#### Prompt A
Translate this sentence from the excerpt on deportation review into Spanish: "Only Yang attempts to use the safe harbor recognized in Reyes-Hernandez."
#### Prompt B
Carry the excerpt on deportation review forward from its final sentence.

#### Excerpt
------------------------------------------------------------------------

Reyes-Hernandez v. INS, 89 F.3d 490 (7th Cir. 1996), holds that the changes made by sec. 440(a) of the AEDPA do not apply to aliens who may have surrendered rights under the law in force at the time, only to learn that this step--costless or even beneficial when taken--has unexpectedly closed the doors of the federal court to the review of their principal claims. Cf. Burris v. Parke, 95 F.3d 465 (7th Cir. 1996) (en banc) (similar conclusion for another provision of the AEDPA). We were particularly concerned about the possibility that an alien might concede deportability, despite a colorable defense, in order to expedite a request for relief under sec. 212(c), only to have the concession wipe out jurisdiction under the amended sec. 106(a)(10).
Several courts have disagreed with Reyes-Hernandez. See Kolster, 101 F.3d at 789; Salazar-Haro, 95 F.3d at 311; Hincapie-Nieto, 92 F.3d at 30. These courts observe that a concession of deportability does not facilitate or expedite a claim for discretionary relief under sec. 212(c). To the contrary, as Yang's case vividly shows, the concession complicates, and sometimes forecloses, that possibility. The second circuit expressed skepticism "that any alien concedes deportability only because of the expected possibility of section 212(c) relief and the availability of a petition for review of the denial of such relief. It is far more likely that deportability is conceded because there is no conceivable defense available." Hincapie-Nieto, 92 F.3d at 30.
That much was plain in Reyes-Hernandez itself. We observed that unless the alien had a colorable defense to deportability under sec. 241(a)(2), the concession of deportability was costless and could not be characterized as a tactical decision gone awry in light of the statutory amendment. Arevalo-Lopez v. INS, 104 F.3d 100 (7th Cir. 1997), converted this reservation to a holding, dismissing a petition for review, on the authority of sec. 106(a)(10), after concluding that the alien did not have a colorable defense to deportation. Terrazas-Garcia, Katsoulis, and Bicanin concede that they lack a colorable defense to deportation, and that under Arevalo-Lopez the amended sec. 106(a)(10) applies. They ask us to overrule Arevalo-Lopez, but we are not inclined to do so. Reyes-Hernandez is a decision with a limited domain, as Arevalo-Lopez properly recognizes--a domain that it would be inappropriate to expand, given the force of precedent in other circuits.
Only Yang attempts to use the safe harbor recognized in Reyes-Hernandez. He contends that he is not deportable under sec. 241(a)(2)(C), because concealing the gun in the family garage differs from "possessing" a firearm. This is certainly a colorable defense to deportation under sec. 241(a)(2)(C). But Yang's problem is that he is unable to demonstrate how the change of law pulled the rug out from under his litigating strategy. Such a demonstration is essential--or so we have held when deciding what other provisions of the AEDPA apply to pending cases. See Lindh v. Murphy, 96 F.3d 856 (7th Cir. 1996) (en banc), cert. granted, 117 S. Ct. 726 (1997); Roldan v. United States, 96 F.3d 1013 (7th Cir. 1996). Yang has not been mousetrapped. True enough, he did not make the sec. 241(a)(2)(C) argument to the immigration judge, but this was not part of a plan to facilitate a plea for discretionary relief. To the contrary, under the Board's precedent (and the law of this circuit, see Leal-Rodriguez) the concession foreclosed relief under sec. 212(c). Being behind the eight ball cannot be attributed to the AEDPA. What is more, although Yang conceded deportability before the BIA under sec. 241(a)(2)(A)(ii), he had resisted this theory before the immigration judge; again he did not drop an objection in order to set up a claim for relief, for the finding of deportability under sec. 241(a)(2)(A)(ii), coupled with the Board's view that theft of guns is a "particularly serious crime", extinguished the possibility of asylum.

------------------------------------------------------------------------

#### Data records

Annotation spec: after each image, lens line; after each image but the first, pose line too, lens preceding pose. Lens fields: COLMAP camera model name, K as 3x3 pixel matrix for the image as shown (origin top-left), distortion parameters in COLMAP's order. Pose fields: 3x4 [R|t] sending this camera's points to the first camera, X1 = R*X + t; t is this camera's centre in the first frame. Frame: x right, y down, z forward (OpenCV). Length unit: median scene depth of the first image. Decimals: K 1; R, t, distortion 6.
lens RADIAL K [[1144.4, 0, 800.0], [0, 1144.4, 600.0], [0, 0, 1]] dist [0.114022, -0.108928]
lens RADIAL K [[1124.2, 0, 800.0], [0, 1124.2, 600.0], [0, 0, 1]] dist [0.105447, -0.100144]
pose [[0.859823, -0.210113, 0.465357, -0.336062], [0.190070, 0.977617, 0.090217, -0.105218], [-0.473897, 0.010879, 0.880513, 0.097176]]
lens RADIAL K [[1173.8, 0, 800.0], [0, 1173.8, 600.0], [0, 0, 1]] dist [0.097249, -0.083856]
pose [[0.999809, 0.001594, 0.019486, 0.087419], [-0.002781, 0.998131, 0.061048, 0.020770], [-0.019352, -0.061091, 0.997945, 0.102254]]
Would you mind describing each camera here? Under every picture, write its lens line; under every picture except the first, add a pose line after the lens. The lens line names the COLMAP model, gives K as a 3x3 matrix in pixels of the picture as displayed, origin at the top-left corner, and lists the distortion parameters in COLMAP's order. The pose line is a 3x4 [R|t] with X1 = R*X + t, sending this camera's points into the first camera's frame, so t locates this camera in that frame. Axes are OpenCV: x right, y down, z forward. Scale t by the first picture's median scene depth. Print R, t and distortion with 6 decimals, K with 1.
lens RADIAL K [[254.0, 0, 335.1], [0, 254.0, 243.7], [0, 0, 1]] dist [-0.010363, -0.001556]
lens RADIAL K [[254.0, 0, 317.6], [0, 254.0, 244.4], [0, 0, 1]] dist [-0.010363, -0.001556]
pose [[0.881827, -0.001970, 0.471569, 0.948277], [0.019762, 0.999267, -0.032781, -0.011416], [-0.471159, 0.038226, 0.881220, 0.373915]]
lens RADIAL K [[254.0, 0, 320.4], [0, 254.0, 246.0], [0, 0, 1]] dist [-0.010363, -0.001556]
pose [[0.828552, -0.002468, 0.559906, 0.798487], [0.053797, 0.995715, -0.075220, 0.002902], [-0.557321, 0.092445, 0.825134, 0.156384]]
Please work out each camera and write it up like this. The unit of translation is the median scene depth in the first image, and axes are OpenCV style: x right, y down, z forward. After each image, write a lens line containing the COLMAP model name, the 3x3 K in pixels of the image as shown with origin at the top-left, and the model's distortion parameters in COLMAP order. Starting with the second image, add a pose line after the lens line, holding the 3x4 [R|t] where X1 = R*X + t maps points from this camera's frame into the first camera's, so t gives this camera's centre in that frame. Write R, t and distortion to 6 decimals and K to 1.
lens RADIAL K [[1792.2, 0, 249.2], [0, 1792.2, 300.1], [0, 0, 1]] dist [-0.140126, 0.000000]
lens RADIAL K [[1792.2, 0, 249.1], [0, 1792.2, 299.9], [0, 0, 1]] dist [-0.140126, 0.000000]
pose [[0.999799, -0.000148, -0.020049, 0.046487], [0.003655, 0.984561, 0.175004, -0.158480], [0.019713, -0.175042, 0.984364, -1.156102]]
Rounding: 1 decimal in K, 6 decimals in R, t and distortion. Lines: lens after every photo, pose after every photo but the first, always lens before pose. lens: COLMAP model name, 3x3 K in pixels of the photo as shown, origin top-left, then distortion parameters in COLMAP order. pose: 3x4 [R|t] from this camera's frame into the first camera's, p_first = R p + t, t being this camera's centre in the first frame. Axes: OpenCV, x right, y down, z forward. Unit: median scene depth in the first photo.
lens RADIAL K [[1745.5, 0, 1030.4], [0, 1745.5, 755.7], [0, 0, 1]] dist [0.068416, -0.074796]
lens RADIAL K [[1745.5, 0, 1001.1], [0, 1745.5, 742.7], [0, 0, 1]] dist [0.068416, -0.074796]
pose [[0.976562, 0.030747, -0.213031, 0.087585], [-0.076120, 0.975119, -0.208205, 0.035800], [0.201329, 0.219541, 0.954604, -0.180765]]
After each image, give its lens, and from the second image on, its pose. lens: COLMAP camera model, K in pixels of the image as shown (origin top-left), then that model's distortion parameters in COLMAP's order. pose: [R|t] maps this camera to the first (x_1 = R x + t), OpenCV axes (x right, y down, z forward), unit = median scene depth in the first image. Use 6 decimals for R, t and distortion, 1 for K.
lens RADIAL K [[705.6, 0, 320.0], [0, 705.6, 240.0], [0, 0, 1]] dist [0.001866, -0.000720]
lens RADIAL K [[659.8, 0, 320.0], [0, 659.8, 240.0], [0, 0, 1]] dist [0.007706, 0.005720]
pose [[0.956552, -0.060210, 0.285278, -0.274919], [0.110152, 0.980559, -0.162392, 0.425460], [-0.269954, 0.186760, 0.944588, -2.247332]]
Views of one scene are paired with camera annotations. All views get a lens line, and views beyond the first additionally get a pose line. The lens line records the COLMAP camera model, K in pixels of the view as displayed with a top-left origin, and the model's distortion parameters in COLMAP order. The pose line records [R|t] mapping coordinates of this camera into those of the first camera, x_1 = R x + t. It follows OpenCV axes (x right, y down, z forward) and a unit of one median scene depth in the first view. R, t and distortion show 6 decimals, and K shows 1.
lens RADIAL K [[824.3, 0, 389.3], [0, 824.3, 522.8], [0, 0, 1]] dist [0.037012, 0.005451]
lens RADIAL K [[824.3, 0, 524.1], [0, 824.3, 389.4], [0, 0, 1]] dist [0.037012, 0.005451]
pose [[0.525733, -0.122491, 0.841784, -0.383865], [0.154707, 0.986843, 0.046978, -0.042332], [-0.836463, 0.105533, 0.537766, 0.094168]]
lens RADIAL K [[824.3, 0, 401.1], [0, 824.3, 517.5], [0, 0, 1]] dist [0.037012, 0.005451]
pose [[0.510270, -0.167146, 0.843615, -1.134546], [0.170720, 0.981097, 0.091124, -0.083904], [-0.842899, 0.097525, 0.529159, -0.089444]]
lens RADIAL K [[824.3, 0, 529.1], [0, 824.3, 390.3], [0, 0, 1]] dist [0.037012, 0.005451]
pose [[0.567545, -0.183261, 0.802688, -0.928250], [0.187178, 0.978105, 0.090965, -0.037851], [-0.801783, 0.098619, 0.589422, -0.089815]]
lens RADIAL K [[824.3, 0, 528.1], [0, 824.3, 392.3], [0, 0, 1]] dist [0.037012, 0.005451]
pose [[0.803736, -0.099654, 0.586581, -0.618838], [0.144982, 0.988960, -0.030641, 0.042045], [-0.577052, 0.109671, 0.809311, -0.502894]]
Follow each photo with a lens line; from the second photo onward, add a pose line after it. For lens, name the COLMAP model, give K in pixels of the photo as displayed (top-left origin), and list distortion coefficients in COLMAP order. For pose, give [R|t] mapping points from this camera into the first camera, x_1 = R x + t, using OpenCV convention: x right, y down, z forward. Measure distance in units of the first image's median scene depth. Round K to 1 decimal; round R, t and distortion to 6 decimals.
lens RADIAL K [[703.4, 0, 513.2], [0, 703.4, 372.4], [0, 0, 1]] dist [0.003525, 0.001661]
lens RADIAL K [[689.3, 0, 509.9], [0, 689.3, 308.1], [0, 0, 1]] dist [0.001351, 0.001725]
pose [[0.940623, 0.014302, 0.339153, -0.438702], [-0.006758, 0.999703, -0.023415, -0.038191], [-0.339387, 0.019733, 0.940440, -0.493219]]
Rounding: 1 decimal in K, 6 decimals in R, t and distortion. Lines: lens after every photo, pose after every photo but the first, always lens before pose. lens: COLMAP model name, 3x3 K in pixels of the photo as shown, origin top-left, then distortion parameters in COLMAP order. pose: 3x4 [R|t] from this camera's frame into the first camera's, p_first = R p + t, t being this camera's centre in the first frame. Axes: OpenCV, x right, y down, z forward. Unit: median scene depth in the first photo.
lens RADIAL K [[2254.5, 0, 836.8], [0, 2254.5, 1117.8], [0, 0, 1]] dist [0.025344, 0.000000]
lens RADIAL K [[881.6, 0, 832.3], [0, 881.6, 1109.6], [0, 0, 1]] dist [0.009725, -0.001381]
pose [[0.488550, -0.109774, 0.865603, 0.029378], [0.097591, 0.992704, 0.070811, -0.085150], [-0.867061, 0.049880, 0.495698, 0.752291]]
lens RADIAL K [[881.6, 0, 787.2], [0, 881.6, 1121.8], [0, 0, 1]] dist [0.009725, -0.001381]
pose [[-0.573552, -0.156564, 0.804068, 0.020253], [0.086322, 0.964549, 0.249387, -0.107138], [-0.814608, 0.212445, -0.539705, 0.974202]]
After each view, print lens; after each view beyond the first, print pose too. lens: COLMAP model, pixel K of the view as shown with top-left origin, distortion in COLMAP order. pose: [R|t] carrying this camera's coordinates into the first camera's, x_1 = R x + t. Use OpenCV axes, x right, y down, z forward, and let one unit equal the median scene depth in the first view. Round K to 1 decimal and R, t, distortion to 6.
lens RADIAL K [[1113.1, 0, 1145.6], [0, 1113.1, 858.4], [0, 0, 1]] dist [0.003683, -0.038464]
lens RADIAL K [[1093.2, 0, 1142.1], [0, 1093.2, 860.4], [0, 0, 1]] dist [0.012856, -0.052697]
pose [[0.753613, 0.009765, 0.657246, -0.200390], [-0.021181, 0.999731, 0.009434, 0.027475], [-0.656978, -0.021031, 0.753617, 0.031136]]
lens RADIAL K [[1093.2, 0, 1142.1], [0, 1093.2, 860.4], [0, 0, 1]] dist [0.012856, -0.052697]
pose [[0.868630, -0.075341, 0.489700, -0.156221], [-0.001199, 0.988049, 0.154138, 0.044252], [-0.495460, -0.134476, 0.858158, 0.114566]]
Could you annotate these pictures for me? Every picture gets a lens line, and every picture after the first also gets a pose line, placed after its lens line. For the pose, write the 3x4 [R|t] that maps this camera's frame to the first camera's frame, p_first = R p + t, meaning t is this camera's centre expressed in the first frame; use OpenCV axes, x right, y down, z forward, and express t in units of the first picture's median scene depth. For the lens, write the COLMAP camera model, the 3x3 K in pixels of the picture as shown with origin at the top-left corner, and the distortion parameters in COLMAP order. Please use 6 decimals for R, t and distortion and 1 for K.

------------------------------------------------------------------------

#### Answer box A
Solo Yang intenta valerse del puerto seguro reconocido en Reyes-Hernandez.

#### Answer box B
Three of the petitioners acknowledge that if the current version of sec. 106(a)(10) applies (as we have just held) and is constitutional (the subject of Part IV below), then their petitions must be dismissed for want of jurisdiction. Again Yang is the exception. He denies that he is deportable under sec. 241(a)(2)(C), and before the immigration judge he denied that he was deportable under sec. 241(a)(2)(A)(ii). May he renew these arguments, in order to persuade us that judicial review is permissible despite sec. 106(a)(10)?
The Department of Justice is of two minds about this question. Counsel in three of these four cases firmly answered "no." On this view, if the BIA states that a person is an alien deportable for a listed reason, the court lacks jurisdiction. The competing understanding, advanced by the Department's lawyer in the fourth case, is that the court may (indeed, must) determine for itself whether the petitioner is (i) an alien (ii) deportable (iii) by reason of a criminal offense listed in the statute. When addressing these issues, this lawyer contended, the court must give the BIA's conclusions appropriate respect, but if even with deferential review the BIA's conclusions cannot be sustained, then sec. 106(a)(10) falls out of the picture.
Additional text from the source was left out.